Revelations of the part state-owned bank’s involvement in the global Panama Papers affair first surfaced in Aftenposten on April 3. They reported that DNB, whose largest shareholder is the Norwegian government, with 34 percent, organized Seychelles-based mailbox companies for almost 10 years on behalf of their clients.
Norway’s national daily is one of over 100 media worldwide who have participated in the investigative journalism case.
German publication Süddeutsche Zeitung was the first publication to obtain access to some 11.5 million documents from an anonymous source. These cover a period of about 40 years.
The source contacted the paper over a year ago and has submitted encrypted internal documents from the Panamanian law firm. It sells anonymous offshore companies around the world.
These documents, which reveal information on 214,000 offshore companies connected to people in more than 200 countries and territories, have been shared with the International Consortium of Investigative Journalists (ICIJ).
Norwegian bank DNB issued a press release stating that its Luxembourg subsidiary had helped “some 40 customers” set up companies in the Seychelles between 2006 and 2010. “We shouldn’t have done this,” said CEO Rune Bjerke. “It wouldn’t have happened with today’s regulations.”
On April 4, Trade and Industry Minister Monica Mæland stated that she had met with DNB regarding DNB Luxembourg and the Seychelles-based companies.
“As a shareholder in DNB, we [the government] expect that companies exhibit the greatest possible degree of transparency regarding their cash flow stream. I have asked the Board for a written account. This will be made public,” she said in a statement.
This was the same day that Bjerke declared that DNB Luxembourg’s tax haven move, with the help of Mossack Fonseca, had “slipped beneath the radar of the Board, the management, and the internal audit.”
DNB has initiated an investigation into the issue. All the roughly 40 companies, some 30 of which are owned by Norwegians, have been wound up. Bjerke has confirmed this DNB Luxembourg-handled operation has ceased.
Scrutinizing offshore tax havens has been on finance officials’ agenda for a number of years. In 2010, then Norwegian Tax Administration Director, Svein Kristensen, announced that he had set up a 100-strong team to hunt for some NOK 200 billion hidden in tax havens.
Norway’s Ministry of Finance unveiled a new trans-Nordic-Panama tax reporting agreement in 2012. Norwegian NGO employees have expressed concern over the billions of kroner that are placed in tax havens.
2014 saw Trade and Industry Ministry officials ask DNB management whether the bank was involved with the business of tax havens. “The answer they [officials] were given [at the time] was ‘no,’” Monica Mæland, incumbent Minister of Trade and Industry tells NRK.

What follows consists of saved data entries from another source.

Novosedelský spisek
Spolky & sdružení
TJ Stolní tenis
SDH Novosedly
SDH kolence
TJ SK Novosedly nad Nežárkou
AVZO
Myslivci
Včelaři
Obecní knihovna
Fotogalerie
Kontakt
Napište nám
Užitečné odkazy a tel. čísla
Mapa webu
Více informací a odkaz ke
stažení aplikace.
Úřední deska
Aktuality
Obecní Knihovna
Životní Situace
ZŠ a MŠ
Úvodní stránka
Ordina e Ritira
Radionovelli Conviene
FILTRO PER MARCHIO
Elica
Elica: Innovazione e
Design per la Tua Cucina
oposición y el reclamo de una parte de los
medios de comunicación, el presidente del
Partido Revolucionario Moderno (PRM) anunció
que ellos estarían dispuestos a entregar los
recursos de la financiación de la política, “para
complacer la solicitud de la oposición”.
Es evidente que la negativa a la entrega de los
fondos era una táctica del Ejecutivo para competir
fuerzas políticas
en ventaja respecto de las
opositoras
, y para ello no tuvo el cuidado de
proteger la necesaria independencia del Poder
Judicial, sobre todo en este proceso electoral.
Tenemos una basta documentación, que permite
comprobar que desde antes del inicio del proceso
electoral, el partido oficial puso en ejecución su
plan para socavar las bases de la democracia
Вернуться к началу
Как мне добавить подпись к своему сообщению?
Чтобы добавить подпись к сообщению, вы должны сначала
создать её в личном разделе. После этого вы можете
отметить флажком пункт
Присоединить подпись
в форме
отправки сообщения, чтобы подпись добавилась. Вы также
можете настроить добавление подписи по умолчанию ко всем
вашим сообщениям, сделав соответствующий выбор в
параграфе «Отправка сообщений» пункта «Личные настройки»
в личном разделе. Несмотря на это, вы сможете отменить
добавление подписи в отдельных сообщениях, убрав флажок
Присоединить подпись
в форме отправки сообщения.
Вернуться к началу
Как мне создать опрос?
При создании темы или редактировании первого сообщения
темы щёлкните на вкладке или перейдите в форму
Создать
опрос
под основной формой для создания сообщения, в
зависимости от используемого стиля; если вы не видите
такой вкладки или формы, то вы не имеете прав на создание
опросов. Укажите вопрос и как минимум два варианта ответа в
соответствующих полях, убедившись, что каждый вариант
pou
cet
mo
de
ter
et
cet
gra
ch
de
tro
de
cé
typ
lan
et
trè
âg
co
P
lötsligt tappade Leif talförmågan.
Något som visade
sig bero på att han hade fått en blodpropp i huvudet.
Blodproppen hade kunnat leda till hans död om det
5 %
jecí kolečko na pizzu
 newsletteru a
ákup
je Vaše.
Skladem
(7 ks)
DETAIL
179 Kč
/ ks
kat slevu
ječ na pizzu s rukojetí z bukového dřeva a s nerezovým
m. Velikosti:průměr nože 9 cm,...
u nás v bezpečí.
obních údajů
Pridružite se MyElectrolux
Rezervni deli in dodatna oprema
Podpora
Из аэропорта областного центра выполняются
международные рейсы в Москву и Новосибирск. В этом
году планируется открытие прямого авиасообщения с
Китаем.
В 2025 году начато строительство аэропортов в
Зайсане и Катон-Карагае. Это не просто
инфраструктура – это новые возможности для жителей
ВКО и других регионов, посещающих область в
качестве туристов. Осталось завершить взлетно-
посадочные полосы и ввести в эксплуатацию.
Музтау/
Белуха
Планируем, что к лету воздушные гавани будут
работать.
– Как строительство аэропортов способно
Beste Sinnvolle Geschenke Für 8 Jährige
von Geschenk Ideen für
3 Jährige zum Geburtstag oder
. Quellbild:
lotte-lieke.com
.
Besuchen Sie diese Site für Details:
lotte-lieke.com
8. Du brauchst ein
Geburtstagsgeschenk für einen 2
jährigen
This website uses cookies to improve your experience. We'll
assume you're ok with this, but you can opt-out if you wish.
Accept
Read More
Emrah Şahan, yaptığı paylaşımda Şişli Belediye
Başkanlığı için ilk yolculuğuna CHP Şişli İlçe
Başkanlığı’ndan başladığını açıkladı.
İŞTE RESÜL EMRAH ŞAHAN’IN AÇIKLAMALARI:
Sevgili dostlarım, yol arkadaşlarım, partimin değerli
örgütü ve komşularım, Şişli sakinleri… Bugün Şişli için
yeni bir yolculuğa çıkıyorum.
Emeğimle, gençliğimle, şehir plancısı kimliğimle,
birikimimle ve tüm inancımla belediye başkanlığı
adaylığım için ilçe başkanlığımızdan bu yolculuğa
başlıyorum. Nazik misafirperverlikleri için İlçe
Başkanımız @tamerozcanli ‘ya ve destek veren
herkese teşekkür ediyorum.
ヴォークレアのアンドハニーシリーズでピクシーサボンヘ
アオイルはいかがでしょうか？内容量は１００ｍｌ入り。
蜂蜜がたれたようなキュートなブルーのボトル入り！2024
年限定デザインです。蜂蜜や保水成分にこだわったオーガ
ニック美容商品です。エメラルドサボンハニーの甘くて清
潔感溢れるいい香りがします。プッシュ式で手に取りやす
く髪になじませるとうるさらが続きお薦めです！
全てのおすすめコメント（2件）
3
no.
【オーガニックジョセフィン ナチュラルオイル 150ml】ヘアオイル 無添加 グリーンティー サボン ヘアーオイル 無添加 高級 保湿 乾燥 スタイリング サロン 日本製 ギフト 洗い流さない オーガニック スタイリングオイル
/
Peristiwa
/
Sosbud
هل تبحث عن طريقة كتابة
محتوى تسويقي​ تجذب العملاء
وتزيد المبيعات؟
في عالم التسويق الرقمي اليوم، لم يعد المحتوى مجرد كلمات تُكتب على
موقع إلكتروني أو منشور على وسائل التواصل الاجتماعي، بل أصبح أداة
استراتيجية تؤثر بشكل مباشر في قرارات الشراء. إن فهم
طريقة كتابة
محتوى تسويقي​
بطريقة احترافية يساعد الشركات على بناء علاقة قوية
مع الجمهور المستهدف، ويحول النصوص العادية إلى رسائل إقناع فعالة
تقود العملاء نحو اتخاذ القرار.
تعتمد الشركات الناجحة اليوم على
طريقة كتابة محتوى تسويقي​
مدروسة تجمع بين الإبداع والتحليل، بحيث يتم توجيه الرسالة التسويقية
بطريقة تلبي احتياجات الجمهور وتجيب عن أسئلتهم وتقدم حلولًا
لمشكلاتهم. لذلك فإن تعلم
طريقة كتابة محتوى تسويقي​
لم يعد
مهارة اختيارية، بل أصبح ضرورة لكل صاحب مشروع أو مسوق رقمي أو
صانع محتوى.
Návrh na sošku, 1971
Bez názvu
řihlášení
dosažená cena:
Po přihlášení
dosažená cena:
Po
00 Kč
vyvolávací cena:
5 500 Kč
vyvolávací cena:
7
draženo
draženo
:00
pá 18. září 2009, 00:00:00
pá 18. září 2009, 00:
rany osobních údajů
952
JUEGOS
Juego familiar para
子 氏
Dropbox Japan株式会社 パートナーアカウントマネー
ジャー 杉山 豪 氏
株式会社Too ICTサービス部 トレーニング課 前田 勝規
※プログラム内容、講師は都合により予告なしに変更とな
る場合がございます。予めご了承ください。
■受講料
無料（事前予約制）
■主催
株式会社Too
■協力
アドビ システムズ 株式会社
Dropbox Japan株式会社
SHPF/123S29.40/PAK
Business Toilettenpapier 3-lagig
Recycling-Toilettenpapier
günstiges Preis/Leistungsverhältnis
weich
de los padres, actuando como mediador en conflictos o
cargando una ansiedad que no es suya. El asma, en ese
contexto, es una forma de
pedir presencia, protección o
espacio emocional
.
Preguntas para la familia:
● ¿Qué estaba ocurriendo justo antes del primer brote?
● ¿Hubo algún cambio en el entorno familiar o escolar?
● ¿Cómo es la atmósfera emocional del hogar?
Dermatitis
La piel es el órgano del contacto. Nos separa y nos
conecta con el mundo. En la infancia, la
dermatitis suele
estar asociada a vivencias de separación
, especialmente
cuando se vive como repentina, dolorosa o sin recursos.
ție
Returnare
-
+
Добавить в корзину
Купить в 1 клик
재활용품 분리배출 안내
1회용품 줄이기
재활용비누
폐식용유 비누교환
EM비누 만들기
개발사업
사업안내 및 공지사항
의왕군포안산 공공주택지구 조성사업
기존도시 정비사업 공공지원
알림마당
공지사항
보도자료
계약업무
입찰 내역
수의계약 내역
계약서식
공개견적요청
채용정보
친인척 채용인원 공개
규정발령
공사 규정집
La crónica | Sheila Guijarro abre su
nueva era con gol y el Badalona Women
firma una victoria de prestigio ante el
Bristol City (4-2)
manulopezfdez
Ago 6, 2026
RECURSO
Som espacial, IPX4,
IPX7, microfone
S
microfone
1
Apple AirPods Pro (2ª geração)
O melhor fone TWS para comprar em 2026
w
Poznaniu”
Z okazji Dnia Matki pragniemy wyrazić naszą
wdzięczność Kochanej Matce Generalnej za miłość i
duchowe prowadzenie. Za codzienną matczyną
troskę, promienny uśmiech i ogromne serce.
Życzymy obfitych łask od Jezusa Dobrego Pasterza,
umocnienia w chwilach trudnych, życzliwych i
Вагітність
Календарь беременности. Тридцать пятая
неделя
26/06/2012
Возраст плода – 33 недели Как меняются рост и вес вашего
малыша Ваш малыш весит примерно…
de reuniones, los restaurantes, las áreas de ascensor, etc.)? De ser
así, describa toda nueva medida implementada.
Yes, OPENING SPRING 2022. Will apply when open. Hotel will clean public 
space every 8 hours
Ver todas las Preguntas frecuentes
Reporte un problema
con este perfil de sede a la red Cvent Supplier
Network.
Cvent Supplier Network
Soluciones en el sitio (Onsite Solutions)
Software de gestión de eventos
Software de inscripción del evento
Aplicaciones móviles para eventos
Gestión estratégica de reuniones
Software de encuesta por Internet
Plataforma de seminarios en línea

Setting up offshore companies and/or having money in them is not illegal, but tax avoidance is.
Aftenposten reports that they have “no reason to allege that either DNB or their clients have broken laws in Norway, Luxembourg, or the Seychelles” in the Panama Papers affair.
At the same time, the national daily says it can document that two current DNB employees with top positions were in contact with Mossack Fonseca representatives in Luxembourg. Documents they received regarded administrating the Seychelles-registered companies, with one having signed several papers to do with the mailbox companies.
About 200 Norwegians are named in the 11.5 million leaked documents.
Nordic banking group Nordea has also aided some of their customers to establish offshore companies. They say that they are to end their relationship with the law firm.
In a statement issued in the wake of the revelations, they say that they “strongly denounce” tax evasion.